*WORK INSTRUCTION:* Report the number of lines in the entries below that include the word "Linda", and nothing else.

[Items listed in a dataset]
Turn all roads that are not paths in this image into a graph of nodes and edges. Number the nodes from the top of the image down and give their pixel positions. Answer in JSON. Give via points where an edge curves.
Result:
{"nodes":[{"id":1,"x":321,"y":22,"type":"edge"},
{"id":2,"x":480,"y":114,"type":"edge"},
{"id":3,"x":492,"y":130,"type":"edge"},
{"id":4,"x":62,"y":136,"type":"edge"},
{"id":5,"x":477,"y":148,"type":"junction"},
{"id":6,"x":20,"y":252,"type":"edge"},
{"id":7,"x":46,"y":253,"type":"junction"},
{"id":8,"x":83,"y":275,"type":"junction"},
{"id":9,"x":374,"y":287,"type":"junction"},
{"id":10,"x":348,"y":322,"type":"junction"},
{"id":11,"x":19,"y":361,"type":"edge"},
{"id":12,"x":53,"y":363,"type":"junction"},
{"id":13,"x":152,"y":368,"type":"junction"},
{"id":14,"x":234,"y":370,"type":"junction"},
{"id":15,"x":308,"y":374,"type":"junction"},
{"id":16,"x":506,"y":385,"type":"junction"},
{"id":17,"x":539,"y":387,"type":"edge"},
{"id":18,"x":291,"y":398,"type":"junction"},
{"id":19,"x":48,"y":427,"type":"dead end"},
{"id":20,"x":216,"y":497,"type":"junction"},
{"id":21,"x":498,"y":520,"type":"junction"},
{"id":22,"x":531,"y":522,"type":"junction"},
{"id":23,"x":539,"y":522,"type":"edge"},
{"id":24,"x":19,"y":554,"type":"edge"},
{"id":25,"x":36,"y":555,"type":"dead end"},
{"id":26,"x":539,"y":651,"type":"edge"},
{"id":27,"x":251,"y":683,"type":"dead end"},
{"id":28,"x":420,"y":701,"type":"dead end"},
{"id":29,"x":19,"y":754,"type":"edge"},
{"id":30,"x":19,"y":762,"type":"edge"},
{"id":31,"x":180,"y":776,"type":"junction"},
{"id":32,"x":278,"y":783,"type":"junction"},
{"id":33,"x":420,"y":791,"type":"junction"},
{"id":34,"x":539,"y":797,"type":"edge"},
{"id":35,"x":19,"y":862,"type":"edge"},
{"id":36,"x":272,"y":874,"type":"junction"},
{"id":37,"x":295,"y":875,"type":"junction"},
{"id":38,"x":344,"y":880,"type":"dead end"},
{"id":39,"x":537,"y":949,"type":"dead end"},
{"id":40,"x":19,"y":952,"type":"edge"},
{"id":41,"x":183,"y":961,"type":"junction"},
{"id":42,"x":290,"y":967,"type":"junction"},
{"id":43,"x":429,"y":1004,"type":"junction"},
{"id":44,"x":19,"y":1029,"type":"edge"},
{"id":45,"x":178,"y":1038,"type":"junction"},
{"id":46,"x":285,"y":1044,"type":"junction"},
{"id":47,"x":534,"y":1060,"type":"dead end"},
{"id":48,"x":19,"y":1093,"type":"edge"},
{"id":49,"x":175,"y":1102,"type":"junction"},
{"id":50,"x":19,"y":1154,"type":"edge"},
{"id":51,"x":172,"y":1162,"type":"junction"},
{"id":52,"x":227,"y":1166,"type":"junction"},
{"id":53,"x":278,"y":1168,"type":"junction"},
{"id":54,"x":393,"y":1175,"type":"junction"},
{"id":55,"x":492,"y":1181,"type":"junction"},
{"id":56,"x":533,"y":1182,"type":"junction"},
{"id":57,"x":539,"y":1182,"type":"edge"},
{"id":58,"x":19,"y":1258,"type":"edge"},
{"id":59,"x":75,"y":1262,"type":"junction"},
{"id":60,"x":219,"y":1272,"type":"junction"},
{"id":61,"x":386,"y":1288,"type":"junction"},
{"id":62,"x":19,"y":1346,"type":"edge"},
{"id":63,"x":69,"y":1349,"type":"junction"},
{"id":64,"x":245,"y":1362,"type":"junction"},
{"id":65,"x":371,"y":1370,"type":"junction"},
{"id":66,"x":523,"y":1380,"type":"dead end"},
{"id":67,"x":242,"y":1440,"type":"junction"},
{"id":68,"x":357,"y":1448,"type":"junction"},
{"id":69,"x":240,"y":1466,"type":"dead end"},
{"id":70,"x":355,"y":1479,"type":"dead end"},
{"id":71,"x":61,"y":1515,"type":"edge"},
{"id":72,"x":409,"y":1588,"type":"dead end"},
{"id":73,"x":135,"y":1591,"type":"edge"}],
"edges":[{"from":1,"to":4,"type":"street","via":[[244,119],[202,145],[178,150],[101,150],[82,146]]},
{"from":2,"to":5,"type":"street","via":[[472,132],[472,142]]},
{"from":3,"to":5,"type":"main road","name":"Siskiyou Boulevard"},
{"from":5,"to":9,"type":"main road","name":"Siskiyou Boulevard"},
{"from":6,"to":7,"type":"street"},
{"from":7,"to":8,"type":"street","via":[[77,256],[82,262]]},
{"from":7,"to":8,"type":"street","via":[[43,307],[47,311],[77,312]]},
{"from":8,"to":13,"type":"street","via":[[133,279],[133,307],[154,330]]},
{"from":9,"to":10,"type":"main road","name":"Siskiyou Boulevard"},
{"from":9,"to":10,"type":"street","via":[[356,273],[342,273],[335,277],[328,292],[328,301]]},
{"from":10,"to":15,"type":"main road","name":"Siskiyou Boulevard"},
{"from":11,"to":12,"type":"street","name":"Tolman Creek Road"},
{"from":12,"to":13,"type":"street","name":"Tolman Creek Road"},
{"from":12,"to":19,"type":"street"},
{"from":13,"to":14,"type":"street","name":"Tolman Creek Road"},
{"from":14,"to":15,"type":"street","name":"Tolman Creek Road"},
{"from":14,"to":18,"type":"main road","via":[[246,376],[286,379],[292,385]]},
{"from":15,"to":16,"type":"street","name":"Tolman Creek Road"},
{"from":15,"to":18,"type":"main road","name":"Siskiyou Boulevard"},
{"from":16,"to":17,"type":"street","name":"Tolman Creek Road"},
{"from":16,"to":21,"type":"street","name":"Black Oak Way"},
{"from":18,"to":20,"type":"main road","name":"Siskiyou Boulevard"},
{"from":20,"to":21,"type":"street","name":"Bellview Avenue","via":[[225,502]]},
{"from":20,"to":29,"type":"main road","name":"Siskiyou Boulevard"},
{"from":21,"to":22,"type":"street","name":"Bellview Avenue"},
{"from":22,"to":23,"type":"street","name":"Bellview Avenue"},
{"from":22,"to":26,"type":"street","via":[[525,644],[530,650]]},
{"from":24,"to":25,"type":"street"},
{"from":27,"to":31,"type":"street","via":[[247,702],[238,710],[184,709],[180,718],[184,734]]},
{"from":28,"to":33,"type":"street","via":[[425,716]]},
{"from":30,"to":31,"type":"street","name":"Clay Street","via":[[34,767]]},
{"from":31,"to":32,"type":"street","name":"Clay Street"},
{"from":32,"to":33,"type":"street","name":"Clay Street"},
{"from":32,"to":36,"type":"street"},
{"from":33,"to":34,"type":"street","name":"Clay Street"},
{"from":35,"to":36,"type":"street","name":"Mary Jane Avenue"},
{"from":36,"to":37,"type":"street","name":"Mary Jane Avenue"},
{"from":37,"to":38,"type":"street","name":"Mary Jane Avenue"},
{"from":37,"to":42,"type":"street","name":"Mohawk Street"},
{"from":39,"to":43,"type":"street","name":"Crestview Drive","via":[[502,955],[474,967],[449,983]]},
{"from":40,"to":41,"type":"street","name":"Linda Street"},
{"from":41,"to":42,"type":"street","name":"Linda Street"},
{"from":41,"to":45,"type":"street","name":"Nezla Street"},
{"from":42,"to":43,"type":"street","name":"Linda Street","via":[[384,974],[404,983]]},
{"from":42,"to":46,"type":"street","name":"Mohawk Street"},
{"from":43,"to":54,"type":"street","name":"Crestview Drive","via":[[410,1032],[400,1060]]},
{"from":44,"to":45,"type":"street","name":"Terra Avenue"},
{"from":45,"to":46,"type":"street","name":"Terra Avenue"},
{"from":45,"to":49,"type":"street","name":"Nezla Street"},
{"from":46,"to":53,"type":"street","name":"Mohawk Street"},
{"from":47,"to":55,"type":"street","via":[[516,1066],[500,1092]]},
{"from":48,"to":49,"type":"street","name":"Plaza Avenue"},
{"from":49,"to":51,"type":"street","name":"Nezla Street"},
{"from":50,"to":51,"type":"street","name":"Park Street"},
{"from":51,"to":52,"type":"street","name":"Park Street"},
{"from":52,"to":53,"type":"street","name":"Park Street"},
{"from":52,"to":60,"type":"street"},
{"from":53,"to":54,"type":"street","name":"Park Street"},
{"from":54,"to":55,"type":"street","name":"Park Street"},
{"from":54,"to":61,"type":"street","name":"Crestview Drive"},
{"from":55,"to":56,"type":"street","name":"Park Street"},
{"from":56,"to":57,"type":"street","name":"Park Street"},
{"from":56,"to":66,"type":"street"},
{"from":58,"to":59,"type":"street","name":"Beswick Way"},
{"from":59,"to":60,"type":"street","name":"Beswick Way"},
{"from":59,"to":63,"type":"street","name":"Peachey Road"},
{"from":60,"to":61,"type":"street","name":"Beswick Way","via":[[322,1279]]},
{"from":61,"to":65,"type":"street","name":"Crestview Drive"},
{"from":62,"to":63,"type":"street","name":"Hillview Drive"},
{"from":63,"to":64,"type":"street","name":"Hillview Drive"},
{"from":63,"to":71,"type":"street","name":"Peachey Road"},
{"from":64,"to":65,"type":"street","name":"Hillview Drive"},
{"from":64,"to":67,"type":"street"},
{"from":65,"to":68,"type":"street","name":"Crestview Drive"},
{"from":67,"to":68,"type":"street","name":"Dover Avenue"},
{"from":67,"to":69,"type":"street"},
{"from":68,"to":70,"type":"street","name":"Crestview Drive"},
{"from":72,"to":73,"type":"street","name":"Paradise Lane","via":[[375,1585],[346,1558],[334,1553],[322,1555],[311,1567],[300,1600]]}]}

*TASK ANSWER:* 3